Anyway, thoughts, opinions and applications are welcome, I for one am actually interested to see where my brain follows this weird concept, and would be interested to see if anyone else's brain goes any where interesting as well.

* Though I see no personal reason why I shouldn't take their word for it with regard to what gender they are, mainly because my conception of womanhood doesn't feel threatened by tranwomen, and I'd be kinda disgusted with myself if I realised that I'd started acting like it was, nothing uglier than an insecure person after all.

** This is probably an imperfect analogy because there were mixed race people who actually were granted a greater amount of freedom by our white supremicist society because they passed the Brown Paper Bag Test and such, but those extremely light skinned mixed race people would correspond more with transmen, some of whom probably do receive male privelage as long as they can pass well enough, but transwomen and the darker skinned mixed race people definately don't, but are/were rejected anyway.

3 comments:

Anonymous said...

unfamiliar with that aspect of black power movement, so I don't know. i'd say it's much more reasonably akin to the crap that used to go on and still does in faint form to bisexuals.

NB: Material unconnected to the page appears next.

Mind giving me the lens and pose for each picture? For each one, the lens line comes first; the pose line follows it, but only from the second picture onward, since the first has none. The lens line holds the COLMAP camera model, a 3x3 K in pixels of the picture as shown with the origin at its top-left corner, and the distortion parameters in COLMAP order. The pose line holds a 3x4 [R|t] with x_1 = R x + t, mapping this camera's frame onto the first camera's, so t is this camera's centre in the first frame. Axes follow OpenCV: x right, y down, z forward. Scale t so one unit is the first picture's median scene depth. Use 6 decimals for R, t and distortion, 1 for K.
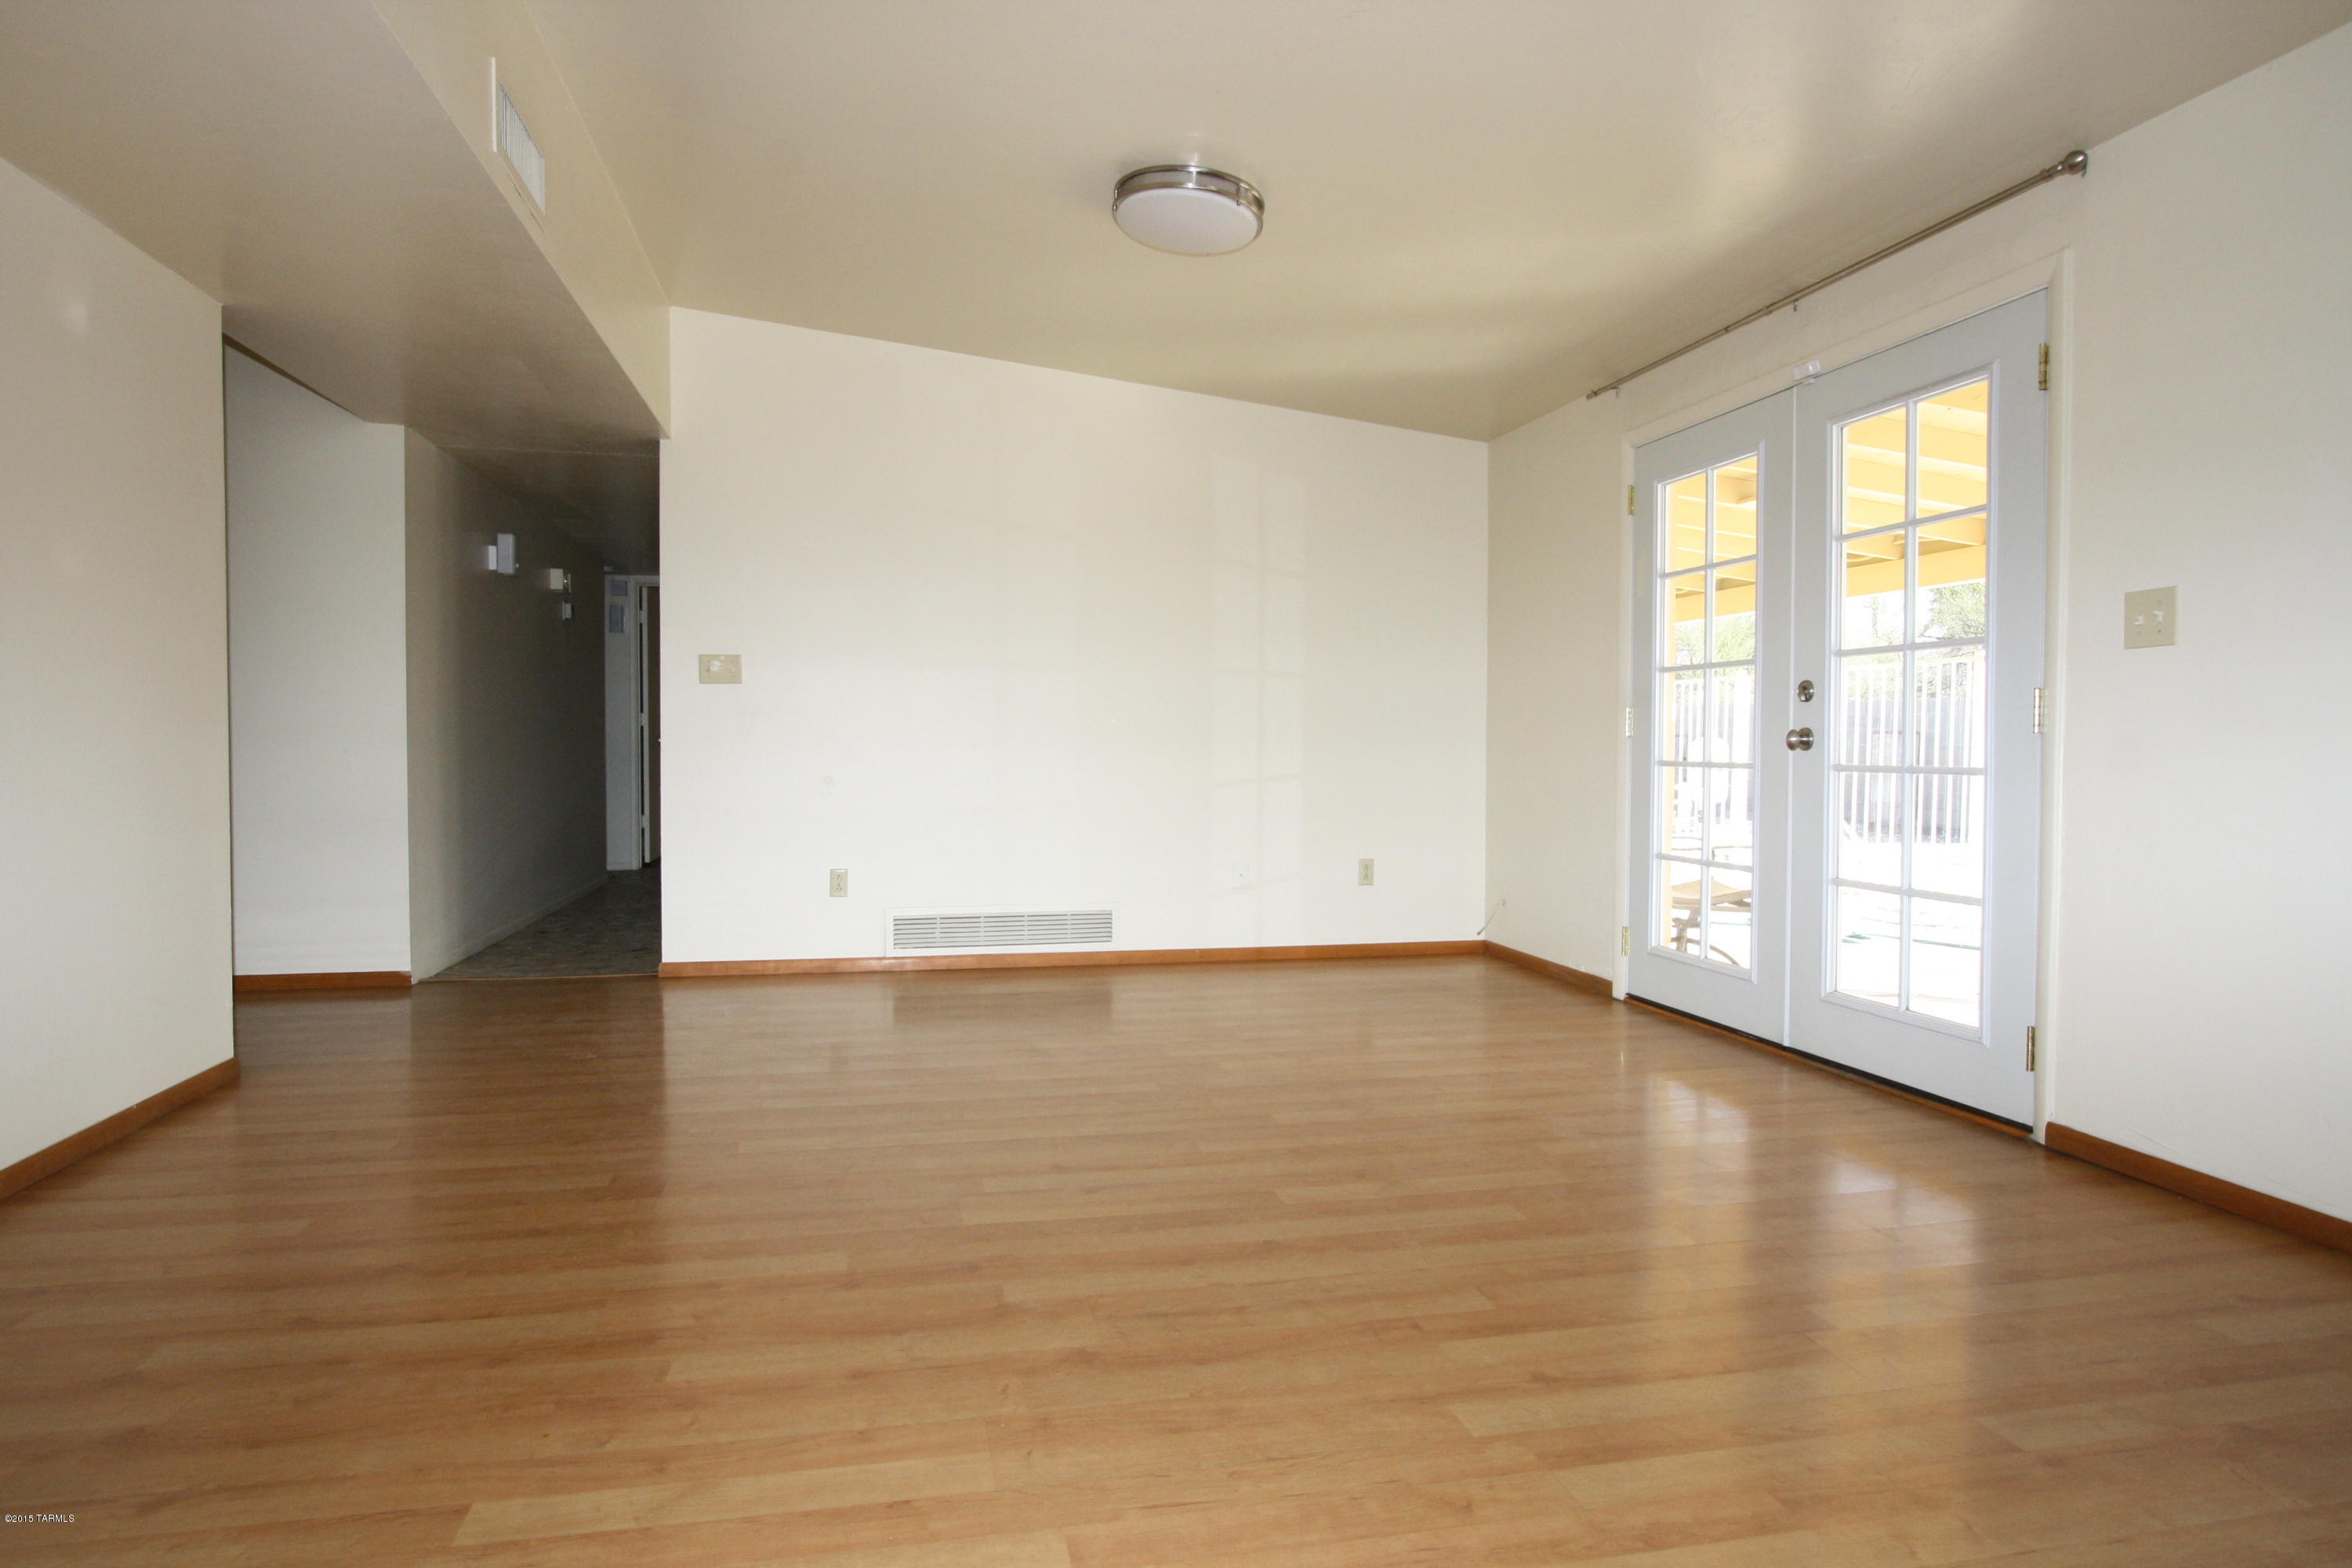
lens RADIAL K [[1349.3, 0, 1181.4], [0, 1349.3, 778.4], [0, 0, 1]] dist [-0.020373, 0.010745]
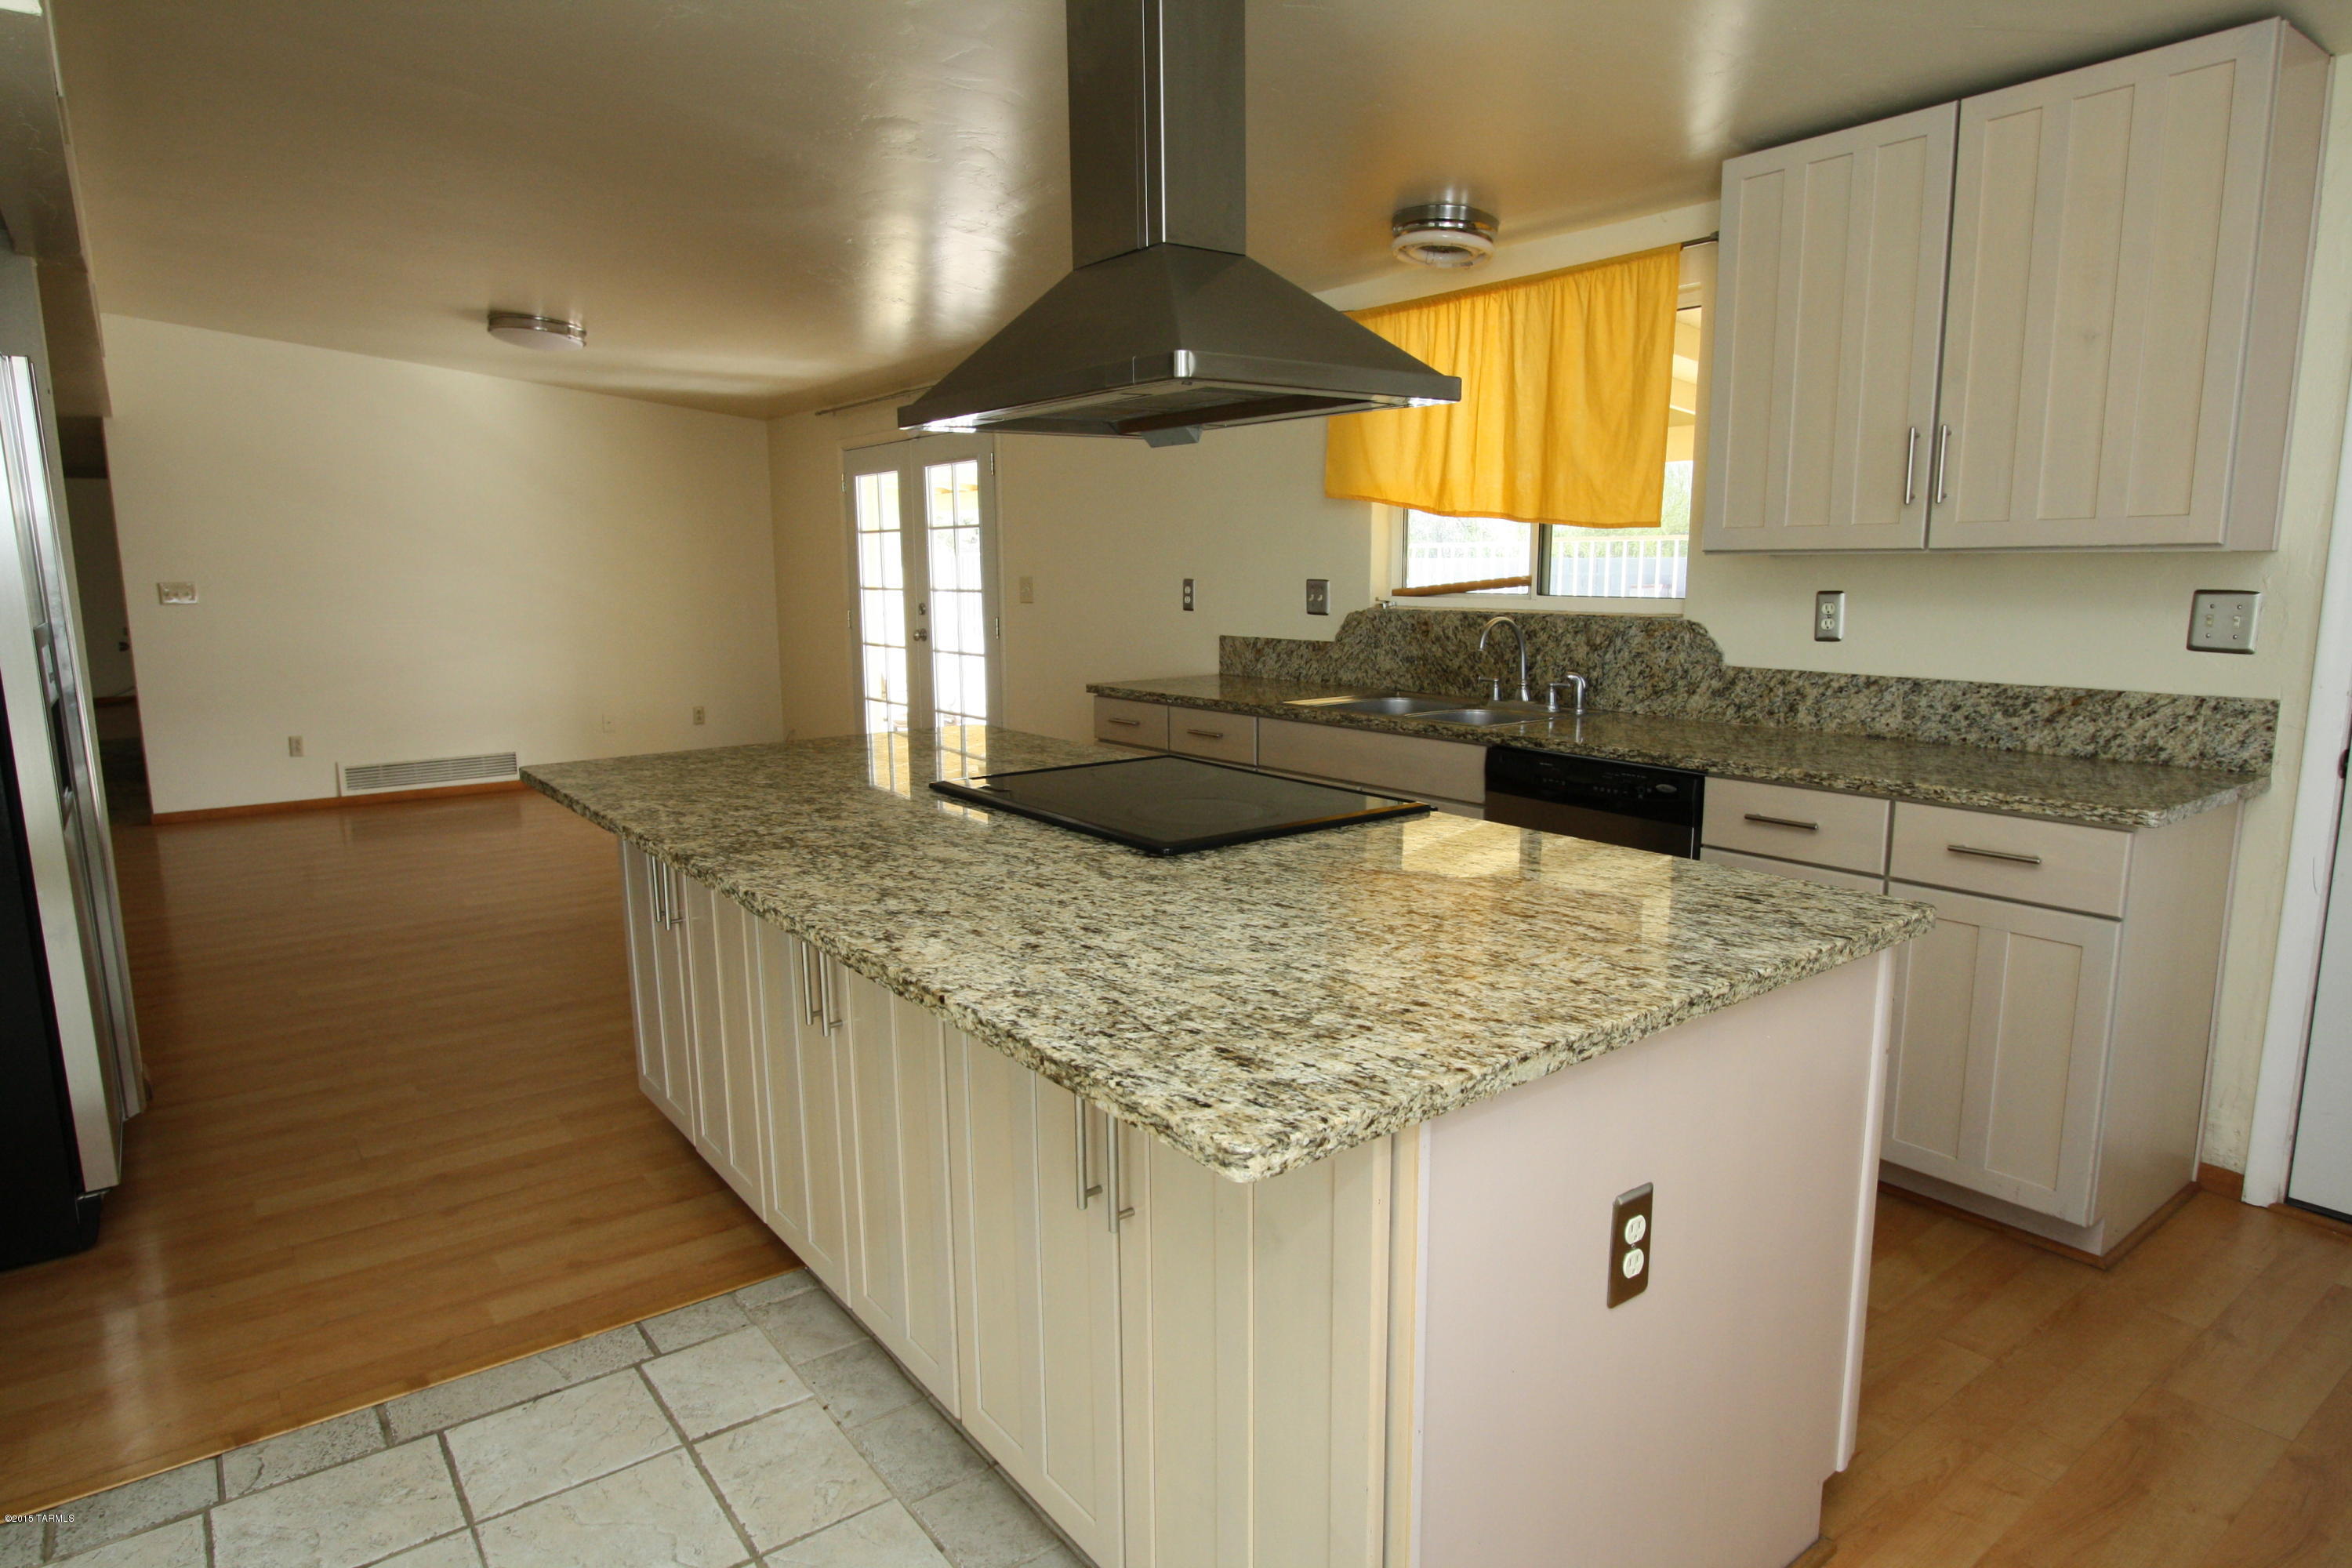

there's also a general problem with likening one form of oppression to another, when you're not a member of the group(s) being so likened. There was a lot of resentment when feminists and soon after gay libs decided to insist that their oppression was just like that of blacks in the u.s.

another thought: was the term privilege even operative at all during the height of black power movement? b/x I think it's relatively 'new' in the lexicon of anti-oppression work. it gets tossed around a lot, but there are different meanings to its usage -- contested as it were. i'm not sure if people even thought that much in terms of white skinprivilege back then. after all, their basic struggles then were much more basic: they didn't even have basic civil rights such as voting. the vast economic disparity. the all to recent history of jim crow. the legal institutionalization of segregation.

ahh. need more coffee. apologize that this is so incoherent. just random thoughts.

Sylvia said...

I understand what you mean in generalized terms, but like QD said, comparing them to specific oppressions does get problematic. I think little light talked about it in one of her discussion posts, or she may have mentioned it at bfp's post between transwomen and women of color -- namely the idea of the "mixed" class, the "mestiza," forces people on the margins of oppressed classes so their contributions and perspectives are conspicuously ignored or minimized. Perception of some partial status trumps engagement because the desire for complete unity and pride in one's group depends on accepting the arbitrarily defined stereotypes of the group. (I think that's where the problem mostly lies, but I could be interpreting it incorrectly.)

ben said...

you may run up pretty hard on "tragic figure" discourses, and other tropes of bi-racial idenity.

i think there's some meaningful material to be drawn out of the purity anxiety, but it's tricky to avoid romanticizing the double exclusion as the ideologically pure third position.